Where does the word "Sell" occur in the data below? Copy each line that holds it.

━━━━━ PROVIDED DATA

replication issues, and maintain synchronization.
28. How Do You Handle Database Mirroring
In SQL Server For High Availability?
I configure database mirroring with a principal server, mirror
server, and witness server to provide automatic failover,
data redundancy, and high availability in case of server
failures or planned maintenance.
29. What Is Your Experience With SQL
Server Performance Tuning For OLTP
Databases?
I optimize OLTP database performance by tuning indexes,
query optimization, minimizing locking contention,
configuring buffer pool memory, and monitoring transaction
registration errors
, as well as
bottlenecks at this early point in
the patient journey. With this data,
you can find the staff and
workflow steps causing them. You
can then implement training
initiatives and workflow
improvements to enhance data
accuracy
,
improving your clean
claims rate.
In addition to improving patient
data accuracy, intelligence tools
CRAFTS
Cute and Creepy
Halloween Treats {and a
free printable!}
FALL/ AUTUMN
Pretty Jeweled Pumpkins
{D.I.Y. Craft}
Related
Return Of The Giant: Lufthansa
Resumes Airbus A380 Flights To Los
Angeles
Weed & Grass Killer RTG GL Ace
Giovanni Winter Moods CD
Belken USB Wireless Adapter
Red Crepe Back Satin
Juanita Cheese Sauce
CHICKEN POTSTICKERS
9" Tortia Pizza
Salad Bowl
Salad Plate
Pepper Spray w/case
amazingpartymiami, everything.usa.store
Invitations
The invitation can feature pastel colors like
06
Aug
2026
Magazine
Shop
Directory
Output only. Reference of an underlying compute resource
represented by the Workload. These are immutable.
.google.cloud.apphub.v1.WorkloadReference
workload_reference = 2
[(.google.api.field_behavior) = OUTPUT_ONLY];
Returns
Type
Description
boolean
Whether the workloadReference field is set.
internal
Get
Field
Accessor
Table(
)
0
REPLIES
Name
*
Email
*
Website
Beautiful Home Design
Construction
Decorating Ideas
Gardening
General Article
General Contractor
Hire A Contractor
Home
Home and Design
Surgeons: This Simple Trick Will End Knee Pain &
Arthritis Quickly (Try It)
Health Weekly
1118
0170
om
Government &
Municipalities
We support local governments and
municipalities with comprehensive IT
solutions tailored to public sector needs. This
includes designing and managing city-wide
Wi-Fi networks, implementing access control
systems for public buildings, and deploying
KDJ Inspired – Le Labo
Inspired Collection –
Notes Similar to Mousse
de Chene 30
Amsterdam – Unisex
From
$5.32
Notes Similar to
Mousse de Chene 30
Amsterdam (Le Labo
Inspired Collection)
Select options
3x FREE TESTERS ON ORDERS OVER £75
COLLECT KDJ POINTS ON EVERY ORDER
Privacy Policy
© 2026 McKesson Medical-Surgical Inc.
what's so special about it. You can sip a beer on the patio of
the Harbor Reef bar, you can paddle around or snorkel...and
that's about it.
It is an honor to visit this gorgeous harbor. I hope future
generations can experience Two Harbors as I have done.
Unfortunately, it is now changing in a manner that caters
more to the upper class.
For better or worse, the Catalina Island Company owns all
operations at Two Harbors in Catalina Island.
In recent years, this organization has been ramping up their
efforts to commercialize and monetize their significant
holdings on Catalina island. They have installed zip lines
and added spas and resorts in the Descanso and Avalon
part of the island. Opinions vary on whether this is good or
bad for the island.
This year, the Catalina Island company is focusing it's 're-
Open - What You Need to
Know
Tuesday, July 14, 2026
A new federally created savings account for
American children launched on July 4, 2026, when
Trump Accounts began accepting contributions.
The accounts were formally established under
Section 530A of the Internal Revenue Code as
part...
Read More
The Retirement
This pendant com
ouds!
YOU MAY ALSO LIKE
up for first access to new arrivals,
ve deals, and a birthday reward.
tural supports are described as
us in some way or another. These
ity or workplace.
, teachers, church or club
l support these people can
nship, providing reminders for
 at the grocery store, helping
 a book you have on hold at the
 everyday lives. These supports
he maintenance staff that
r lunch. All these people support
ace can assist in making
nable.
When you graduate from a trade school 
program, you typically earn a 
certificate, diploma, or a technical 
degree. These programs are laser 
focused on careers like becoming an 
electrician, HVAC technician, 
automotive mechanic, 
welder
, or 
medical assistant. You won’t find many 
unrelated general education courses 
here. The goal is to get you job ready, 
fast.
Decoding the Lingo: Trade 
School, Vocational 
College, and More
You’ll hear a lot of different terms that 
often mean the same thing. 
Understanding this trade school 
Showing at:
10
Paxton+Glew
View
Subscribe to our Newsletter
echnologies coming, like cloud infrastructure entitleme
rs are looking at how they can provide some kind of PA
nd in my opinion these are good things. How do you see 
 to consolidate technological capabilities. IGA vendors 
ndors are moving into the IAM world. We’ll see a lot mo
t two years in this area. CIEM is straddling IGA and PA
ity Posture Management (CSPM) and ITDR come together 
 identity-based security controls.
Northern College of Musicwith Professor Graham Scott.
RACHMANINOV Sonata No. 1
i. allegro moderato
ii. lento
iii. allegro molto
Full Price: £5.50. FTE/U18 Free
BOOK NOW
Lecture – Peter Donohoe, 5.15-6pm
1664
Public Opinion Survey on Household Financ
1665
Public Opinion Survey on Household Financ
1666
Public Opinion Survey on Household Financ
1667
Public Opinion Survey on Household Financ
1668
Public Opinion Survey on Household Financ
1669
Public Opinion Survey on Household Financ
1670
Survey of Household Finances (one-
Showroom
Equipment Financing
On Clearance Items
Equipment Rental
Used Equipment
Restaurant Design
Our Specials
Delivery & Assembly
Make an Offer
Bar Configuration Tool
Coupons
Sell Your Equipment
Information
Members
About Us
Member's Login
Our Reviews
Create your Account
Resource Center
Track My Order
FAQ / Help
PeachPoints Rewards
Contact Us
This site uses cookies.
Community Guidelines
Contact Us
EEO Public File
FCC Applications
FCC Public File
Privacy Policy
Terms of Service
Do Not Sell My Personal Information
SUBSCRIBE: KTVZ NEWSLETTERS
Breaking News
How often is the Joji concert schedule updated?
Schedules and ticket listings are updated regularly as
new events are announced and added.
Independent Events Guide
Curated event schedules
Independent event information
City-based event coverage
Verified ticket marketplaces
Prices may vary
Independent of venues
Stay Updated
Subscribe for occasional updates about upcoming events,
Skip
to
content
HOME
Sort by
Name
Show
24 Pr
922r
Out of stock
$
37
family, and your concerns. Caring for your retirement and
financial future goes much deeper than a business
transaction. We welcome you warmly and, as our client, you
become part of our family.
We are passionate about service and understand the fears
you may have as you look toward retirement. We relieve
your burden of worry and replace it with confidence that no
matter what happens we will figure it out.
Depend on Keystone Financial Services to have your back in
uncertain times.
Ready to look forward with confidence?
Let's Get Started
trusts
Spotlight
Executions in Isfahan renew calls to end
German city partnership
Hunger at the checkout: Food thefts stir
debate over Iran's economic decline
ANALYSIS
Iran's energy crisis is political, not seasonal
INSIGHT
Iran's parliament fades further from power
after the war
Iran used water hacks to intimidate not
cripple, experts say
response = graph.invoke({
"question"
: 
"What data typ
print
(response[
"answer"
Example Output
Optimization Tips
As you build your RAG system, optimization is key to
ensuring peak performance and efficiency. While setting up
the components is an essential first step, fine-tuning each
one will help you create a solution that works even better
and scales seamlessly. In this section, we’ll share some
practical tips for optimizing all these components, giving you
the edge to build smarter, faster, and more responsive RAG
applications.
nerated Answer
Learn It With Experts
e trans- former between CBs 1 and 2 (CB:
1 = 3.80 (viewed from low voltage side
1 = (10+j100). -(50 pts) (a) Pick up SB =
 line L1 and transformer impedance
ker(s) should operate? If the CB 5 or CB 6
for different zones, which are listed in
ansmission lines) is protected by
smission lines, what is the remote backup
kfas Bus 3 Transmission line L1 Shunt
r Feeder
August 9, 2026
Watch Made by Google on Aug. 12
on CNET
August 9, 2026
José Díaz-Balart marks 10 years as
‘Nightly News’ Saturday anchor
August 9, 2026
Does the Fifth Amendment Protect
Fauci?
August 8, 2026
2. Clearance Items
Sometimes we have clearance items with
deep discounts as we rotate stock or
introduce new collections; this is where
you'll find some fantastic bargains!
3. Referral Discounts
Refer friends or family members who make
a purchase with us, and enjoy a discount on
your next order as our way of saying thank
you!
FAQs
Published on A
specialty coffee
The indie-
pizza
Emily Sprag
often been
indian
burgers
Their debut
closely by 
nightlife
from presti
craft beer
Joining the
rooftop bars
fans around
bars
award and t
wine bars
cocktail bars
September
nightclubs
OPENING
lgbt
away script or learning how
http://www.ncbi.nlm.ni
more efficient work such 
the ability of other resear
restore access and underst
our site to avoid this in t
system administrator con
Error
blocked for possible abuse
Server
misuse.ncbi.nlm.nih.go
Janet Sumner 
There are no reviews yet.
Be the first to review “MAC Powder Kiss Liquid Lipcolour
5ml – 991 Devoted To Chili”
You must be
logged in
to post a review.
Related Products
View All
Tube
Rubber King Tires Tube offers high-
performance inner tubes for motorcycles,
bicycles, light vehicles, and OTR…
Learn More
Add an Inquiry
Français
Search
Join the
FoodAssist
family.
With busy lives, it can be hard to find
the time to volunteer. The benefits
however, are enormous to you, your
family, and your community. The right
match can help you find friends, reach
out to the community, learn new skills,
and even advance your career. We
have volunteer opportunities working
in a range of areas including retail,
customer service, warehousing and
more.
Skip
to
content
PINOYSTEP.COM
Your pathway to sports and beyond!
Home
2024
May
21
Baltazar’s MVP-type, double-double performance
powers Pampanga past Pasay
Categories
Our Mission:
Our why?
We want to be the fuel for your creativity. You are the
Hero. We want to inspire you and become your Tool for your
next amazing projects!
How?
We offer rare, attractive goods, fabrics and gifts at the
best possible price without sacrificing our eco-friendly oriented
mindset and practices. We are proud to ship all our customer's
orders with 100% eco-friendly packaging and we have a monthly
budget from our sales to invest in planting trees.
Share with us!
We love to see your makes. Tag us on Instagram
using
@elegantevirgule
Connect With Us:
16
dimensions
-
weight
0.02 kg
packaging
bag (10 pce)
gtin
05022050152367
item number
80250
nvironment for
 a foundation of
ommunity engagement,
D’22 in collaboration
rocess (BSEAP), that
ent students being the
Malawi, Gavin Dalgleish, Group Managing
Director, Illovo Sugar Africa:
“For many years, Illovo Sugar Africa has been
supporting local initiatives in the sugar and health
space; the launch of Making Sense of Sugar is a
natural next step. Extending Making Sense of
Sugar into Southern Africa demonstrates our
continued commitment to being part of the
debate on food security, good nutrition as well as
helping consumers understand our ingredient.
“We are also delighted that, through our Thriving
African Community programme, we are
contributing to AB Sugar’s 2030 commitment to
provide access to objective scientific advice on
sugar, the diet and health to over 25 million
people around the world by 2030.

━━━━━━━━━━

- **RESPONSE TO THIS EXERCISE**:
Sell Your Equipment
Do Not Sell My Personal Information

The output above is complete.